* Instruction *
With the records in front of you, set every one of them down exactly.

Stored data entries

• • • • •

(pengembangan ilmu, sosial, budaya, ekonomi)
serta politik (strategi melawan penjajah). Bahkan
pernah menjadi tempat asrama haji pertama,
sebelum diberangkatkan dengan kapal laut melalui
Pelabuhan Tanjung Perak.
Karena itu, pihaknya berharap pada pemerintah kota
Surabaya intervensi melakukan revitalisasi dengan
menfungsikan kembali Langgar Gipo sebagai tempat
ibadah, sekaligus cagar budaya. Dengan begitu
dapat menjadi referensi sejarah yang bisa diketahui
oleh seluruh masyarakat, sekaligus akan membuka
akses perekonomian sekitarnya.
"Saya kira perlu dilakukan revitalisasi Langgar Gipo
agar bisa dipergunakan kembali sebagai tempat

• • • • •

* Response area *
(pengembangan ilmu, sosial, budaya, ekonomi)
serta politik (strategi melawan penjajah). Bahkan
pernah menjadi tempat asrama haji pertama,
sebelum diberangkatkan dengan kapal laut melalui
Pelabuhan Tanjung Perak.
Karena itu, pihaknya berharap pada pemerintah kota
Surabaya intervensi melakukan revitalisasi dengan
menfungsikan kembali Langgar Gipo sebagai tempat
ibadah, sekaligus cagar budaya. Dengan begitu
dapat menjadi referensi sejarah yang bisa diketahui
oleh seluruh masyarakat, sekaligus akan membuka
akses perekonomian sekitarnya.
"Saya kira perlu dilakukan revitalisasi Langgar Gipo
agar bisa dipergunakan kembali sebagai tempat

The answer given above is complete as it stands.